- The Toronto Stock Exchange's S&P/TSX composite index ended up 37.86 points, or 0.23 percent, at 16,203.13, a record closing high.

- Energy shares climbed 1.6 percent, with Suncor Energy Inc up 2.5 percent at C$45.82.

- The price of U.S. crude oil settled 0.6 percent lower at $59.64 a barrel. But it had touched a 2-1/2-year high in the previous session when the TSX was closed for the Boxing Day holiday. [O/R]

- The materials group, which includes precious and base metals miners and fertilizer companies, added 0.9 percent.

- Teck Resources Ltd, which exports steelmaking coal and mines metals, including copper, gained 3.1 percent to C$33.33.

- Copper prices advanced 1.3 percent to $7,219 a tonne. [MET/L]

- Five of the TSX's 10 main groups ended higher.

- Shares of marijuana companies rose after Canadian regulators rejected Aurora Cannabis Inc's request to shorten the minimum deposit period to 35 days from 105 days for the hostile takeover of CanniMed Therapeutics Inc.

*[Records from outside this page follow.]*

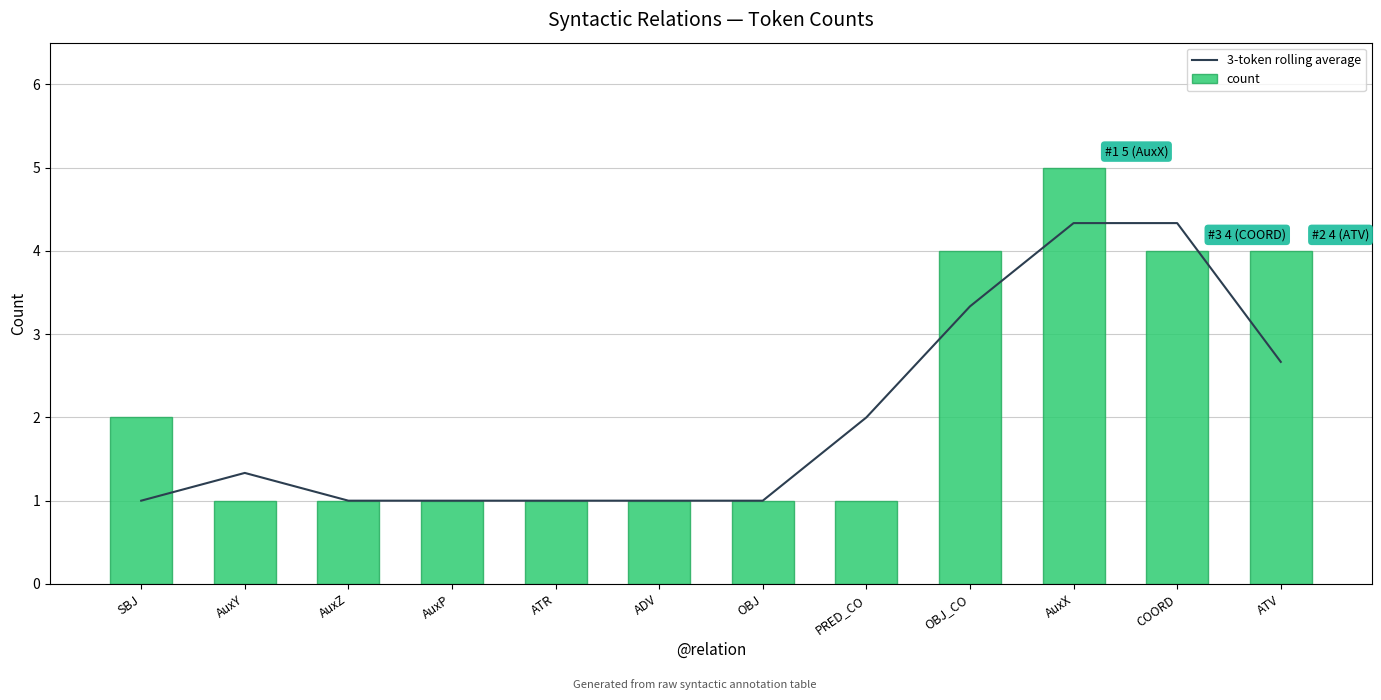

Rank the series by their maximum value, from highest to lowest.

count, 3-token rolling average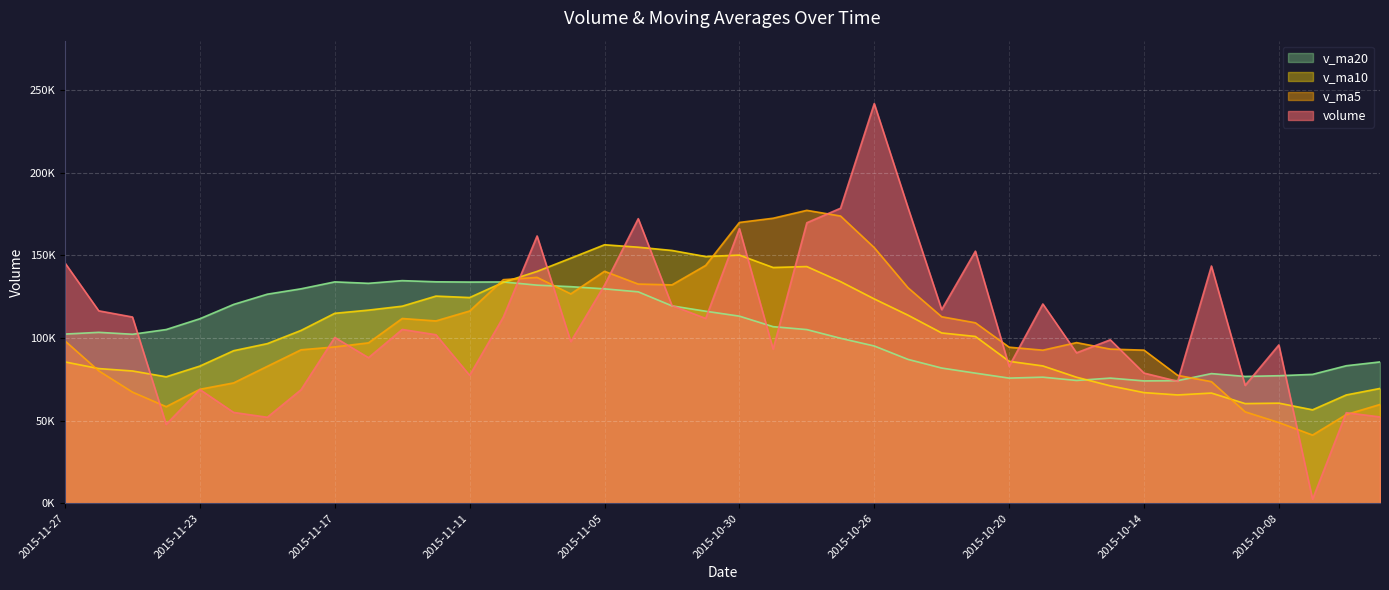

Count the number of categories in the chart.

40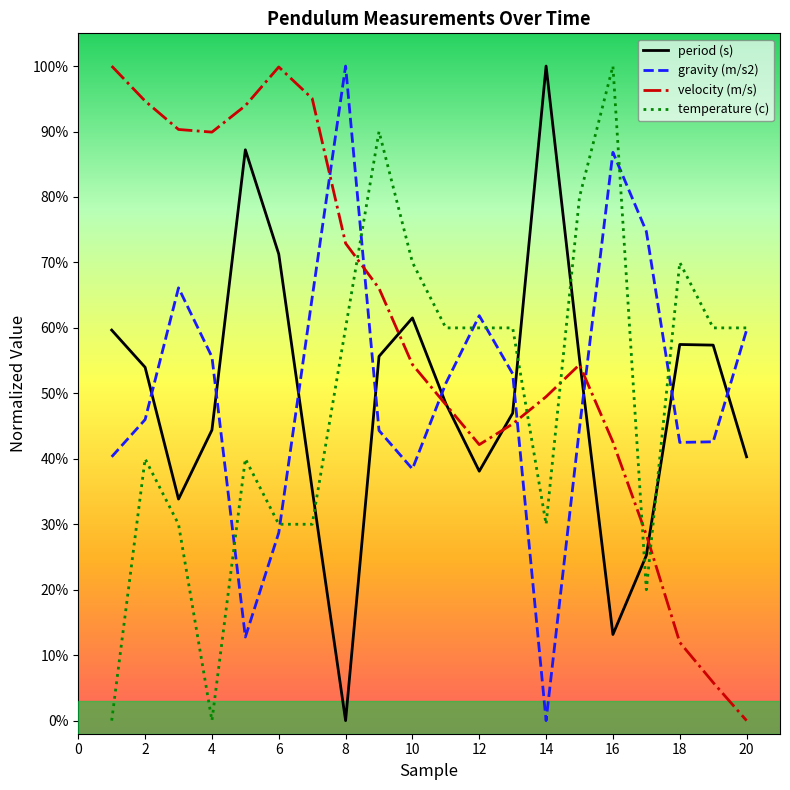

What are all the series names shown in the legend?

period (s), gravity (m/s2), velocity (m/s), temperature (c)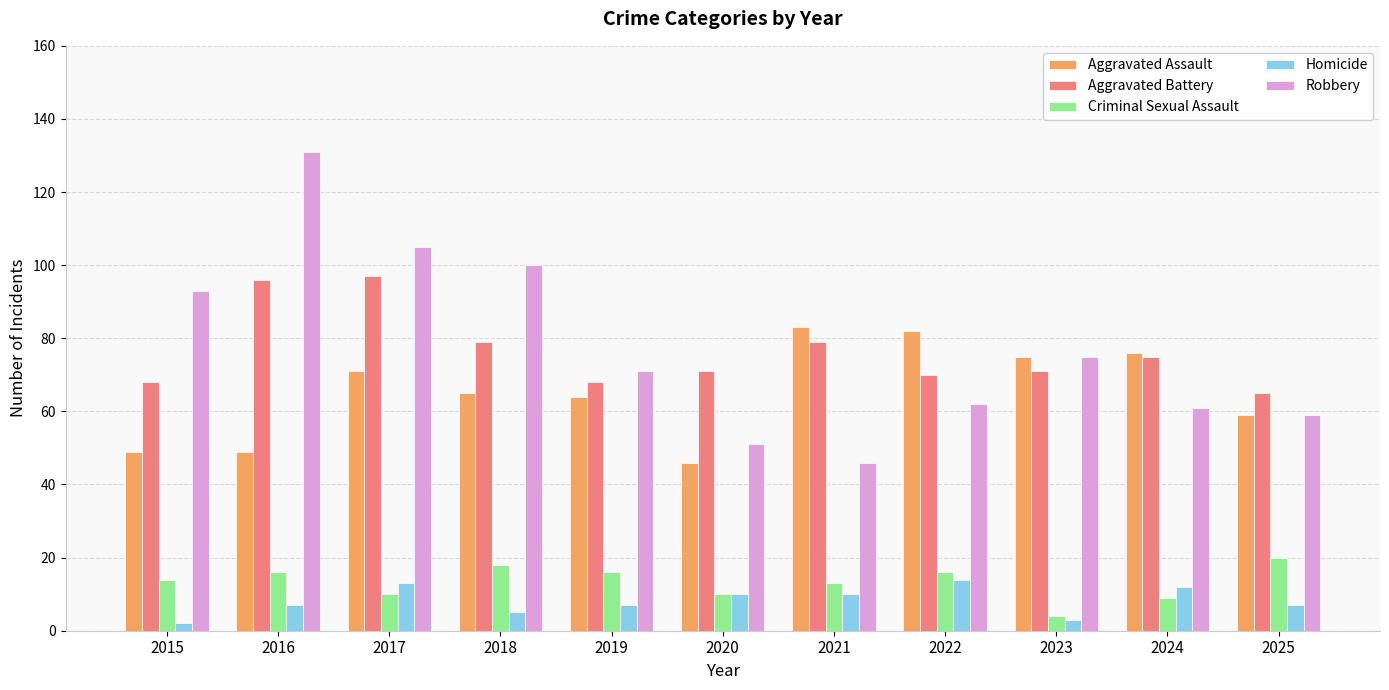

What is the value of the Aggravated Assault bar at the 9th from the left?

75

- Aurora Cannabis gained 11.1 percent and CanniMed Therapeutics rose nearly 4 percent, while Canopy Growth Co was the largest percentage gainer on the TSX. It surged 20.1 percent to C$27.77.

- The largest decliner on the index was Centerra Gold, which plunged 10.3 percent to C$6.50 after the company said mill processing operations at the Mount Milligan Mine in British Columbia have been temporarily suspended due to lack of sufficient water resources.

- The heavyweight financials group fell 0.3 percent and technology shares declined 0.6 percent.

- Advancing issues outnumbered declining ones on the TSX by 143 to 96, for a 1.49-to-1 ratio on the upside.

- The index was posting nine new 52-week highs and one new low.